From that moment on, everything I thought I knew about my life unraveled.
The fluorescent glow of St. Helena Medical Center buzzed quietly overhead as I sat in the family consultation room, still groggy from the anesthesia and pain meds. Only forty‑eight hours earlier, I’d let surgeons remove a portion of my liver for Daniel Ricci—the man I’d adored for twelve years, the man I thought I was saving.
I could still remember how he squeezed my hand before the operation, his brown eyes shining with what I interpreted as love and fear. I told myself the pain would be worth it. That sacrifice was what love looked like.
Nurses dodged my questions.
Daniel wasn’t in the recovery ward.
No one gave me a straight answer.
“The doctor will speak with you soon,” they kept repeating.
“Mrs. Ricci,” he said softly. “We need to talk privately.”

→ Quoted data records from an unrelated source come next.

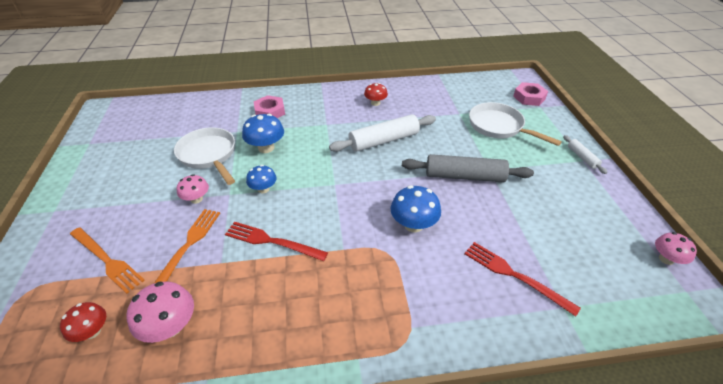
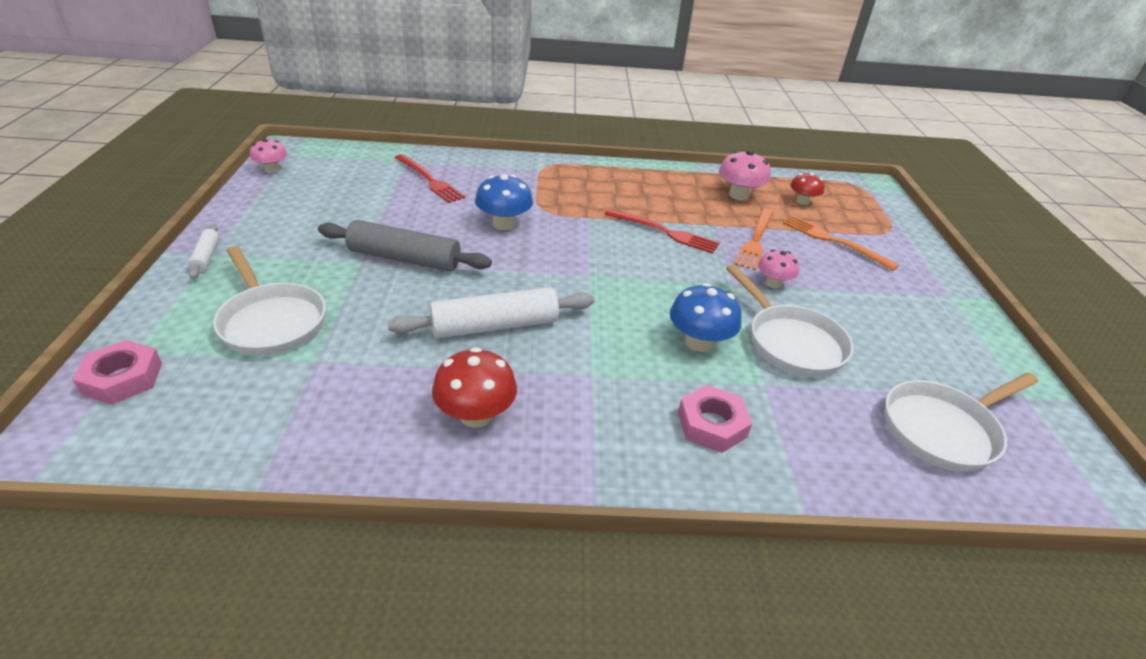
camera: 175 degrees left, 5 degrees down
blue mushroom [246,165,277,193] -> none
red mushroom [364,83,388,106] -> red mushroom [432,347,517,428], size x1.53
none -> white pan [885,373,1038,472]

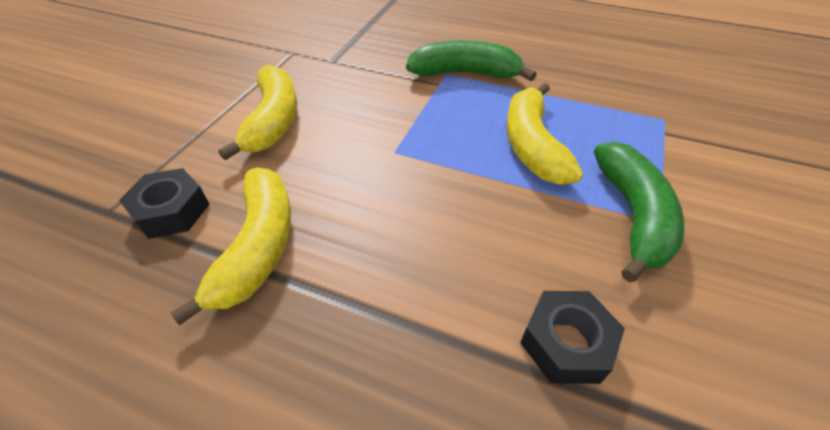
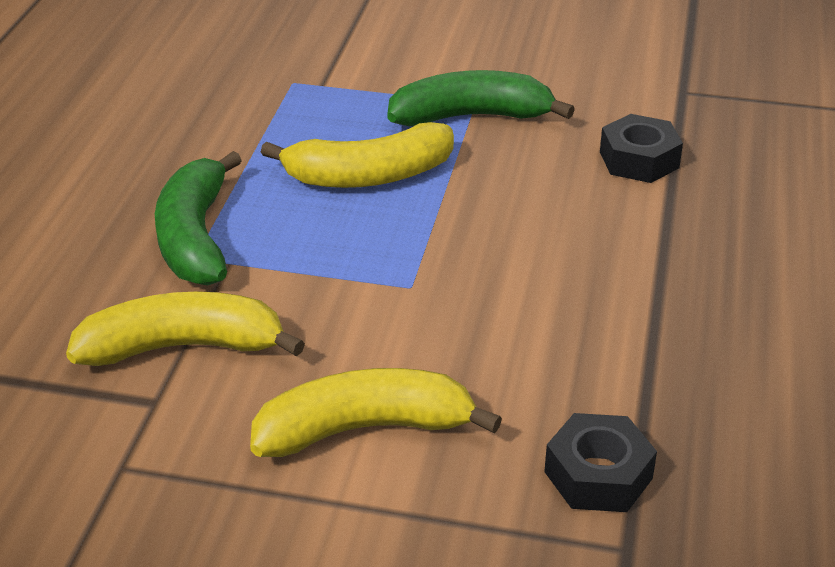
camera: 100 degrees left, 10 degrees down
yellow banana [170,168,291,325] -> yellow banana moved to [66,291,305,366]

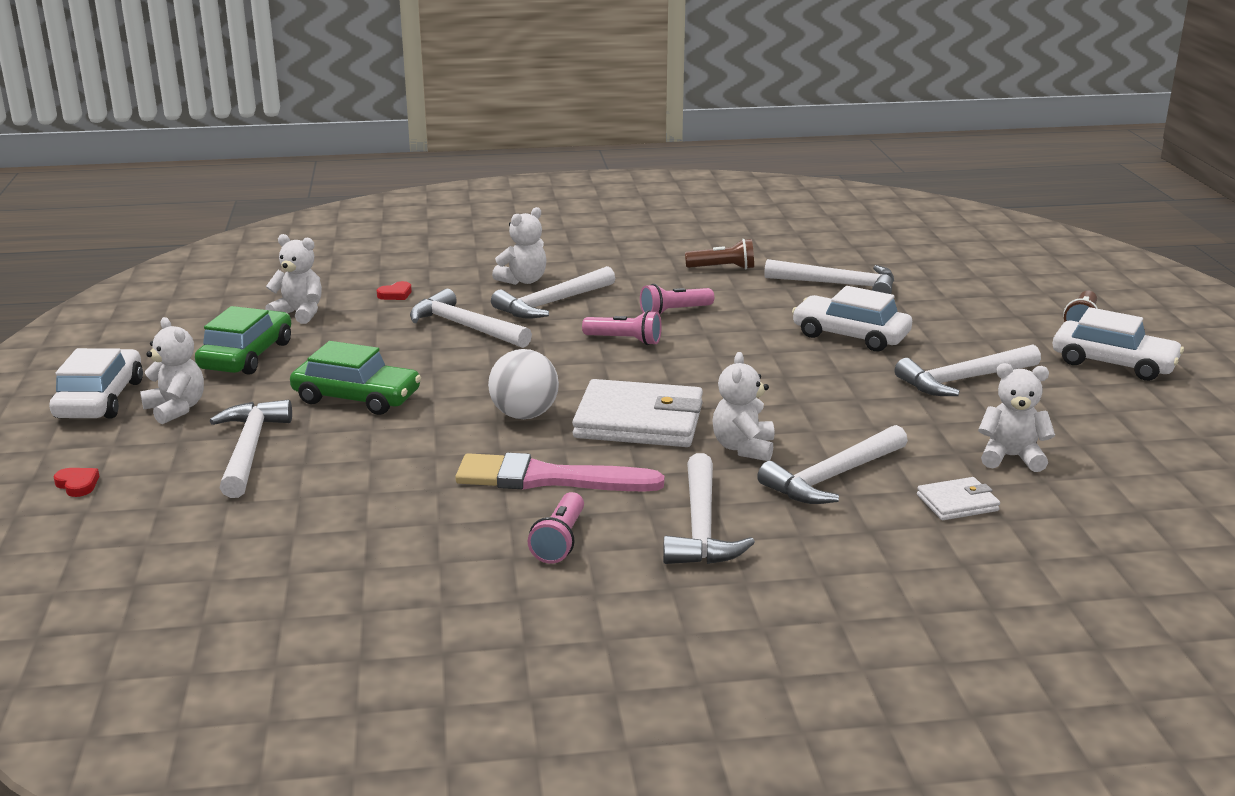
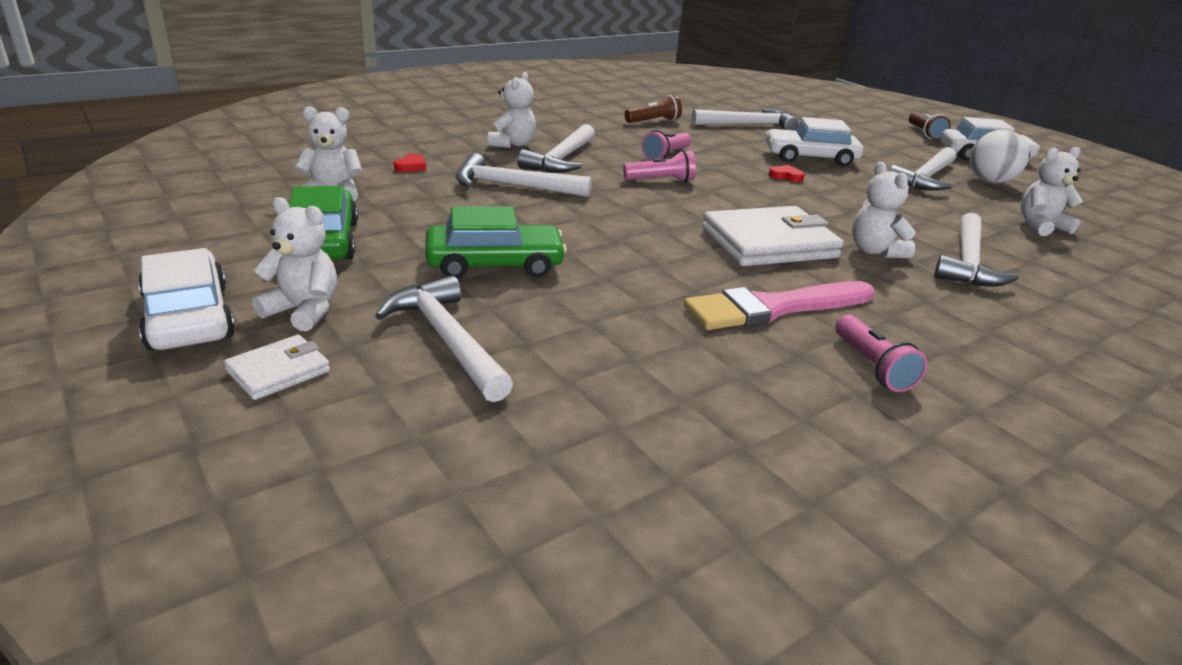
camera: 30 degrees left, 5 degrees up
red heart [54,468,99,497] -> red heart moved to [769,165,805,182]
white ball [488,349,559,419] -> white ball moved to [970,130,1029,184]
white hammer [663,453,755,564] -> none
white wallet [917,477,1000,520] -> white wallet moved to [224,335,330,400]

“Is Daniel… alright?” I asked.
“Your husband is stable,” he said slowly. “But the liver—your liver—was not transplanted into him.”
I just stared at him.
He exhaled.
“Your liver segment was given to another patient. Someone unrelated. Someone outside your case entirely.”
“That’s impossible. Daniel was the recipient. We spent months preparing for this. We were a match.”
I felt my breath shorten.
“So Daniel didn’t get the surgery? He didn’t receive anything?”